• **CONSIGNE**: Recopiez fidèlement le passage de l'extrait sur Audace Lyon qui va de « L’ouverture du local » jusqu'à « Bastion Social Lyon. » inclus.

• **EXTRAIT SOURCE**:
-*-*-

L’ouverture du local Terra Nostra a partie liée avec la naissance d’Audace Lyon, annoncée par Tristan Conchon et mise à l’œuvre en septembre 2019. Le 15 et 26 septembre 2019, une page Facebook du même nom explique que des maraudes à destination « des plus démunis de nos compatriotes », comprendre : des SDF identifiés comme français, ont été menées à Lyon. Ces actions rappellent celles du Bastion Social, elles mettent en application son slogan : « les nôtres avant les autre s », et incarnent une propagande politique qui passe par des actions sociales. Tristan Conchon est à sa tête, on le reconnaît sur des photos Facebook d’Audace où il pose des tracts dans des boîtes-aux-lettres. Quelques jours avant le lancement de la page Facebook Audace-Lyon, il avait d’ailleurs été aperçu tenant une réunion dans un parc lyonnais en compagnie d’anciens membres du Bastion Social Lyon.

Sébastien révèle également que c’est le même groupe Instagram, renommé à chaque fois mais gardant les mêmes abonnés, qui a servi à la fois au GUD, puis au Bastion Social et enfin à Audace Lyon, ce qui prouve la continuité entre ces trois groupes. Il en sera de même à Strasbourg avec la page de Vent d’Est, issue de celle du Bastion Social Strasbourg.

-*-*-

• **DONNÉES PRÉSENTÉES**:

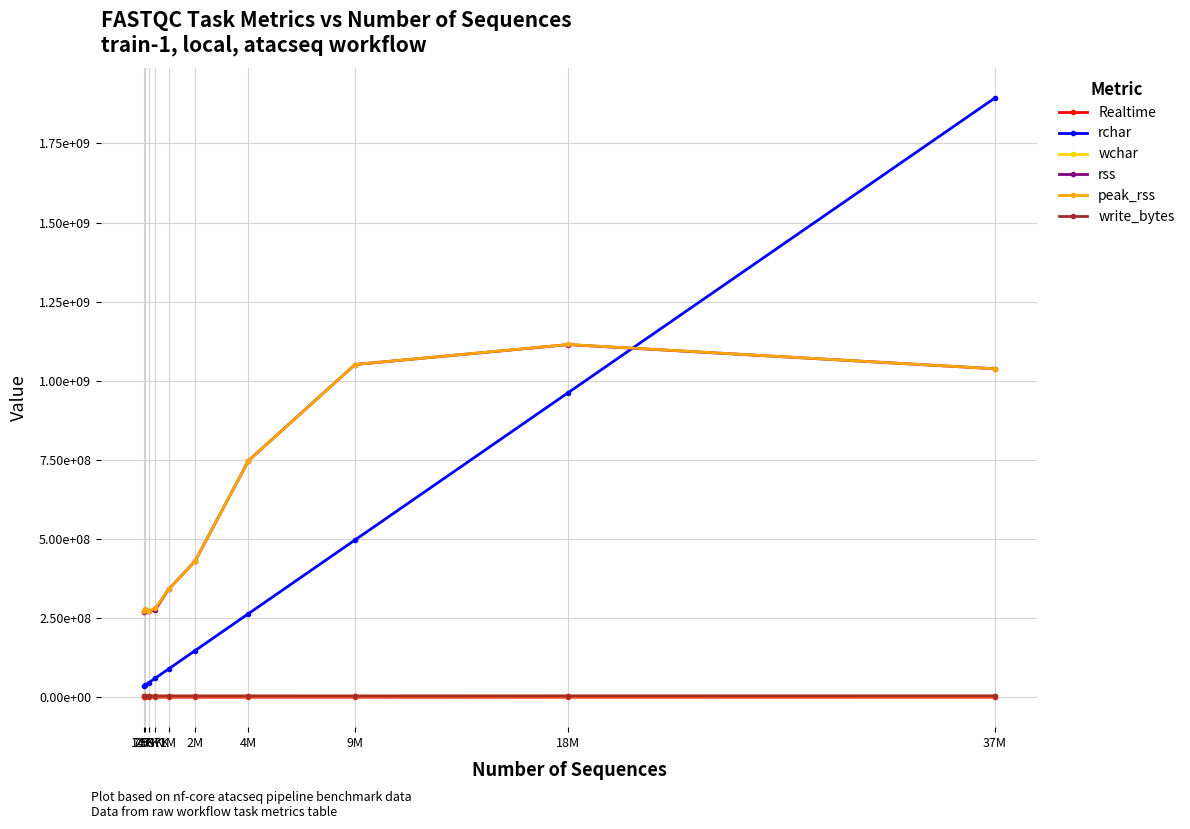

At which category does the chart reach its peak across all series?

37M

-*-*-

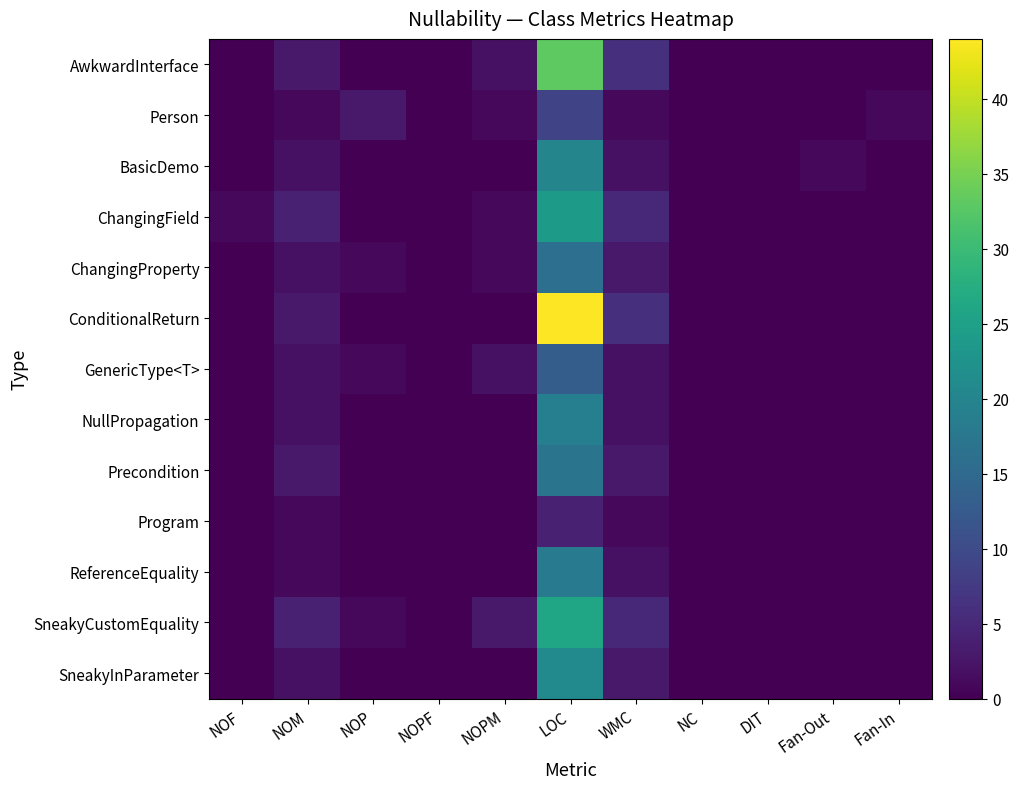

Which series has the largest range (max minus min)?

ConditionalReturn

-*-*-

• **CORRIGÉ**:
L’ouverture du local Terra Nostra a partie liée avec la naissance d’Audace Lyon, annoncée par Tristan Conchon et mise à l’œuvre en septembre 2019. Le 15 et 26 septembre 2019, une page Facebook du même nom explique que des maraudes à destination « des plus démunis de nos compatriotes », comprendre : des SDF identifiés comme français, ont été menées à Lyon. Ces actions rappellent celles du Bastion Social, elles mettent en application son slogan : « les nôtres avant les autre s », et incarnent une propagande politique qui passe par des actions sociales. Tristan Conchon est à sa tête, on le reconnaît sur des photos Facebook d’Audace où il pose des tracts dans des boîtes-aux-lettres. Quelques jours avant le lancement de la page Facebook Audace-Lyon, il avait d’ailleurs été aperçu tenant une réunion dans un parc lyonnais en compagnie d’anciens membres du Bastion Social Lyon.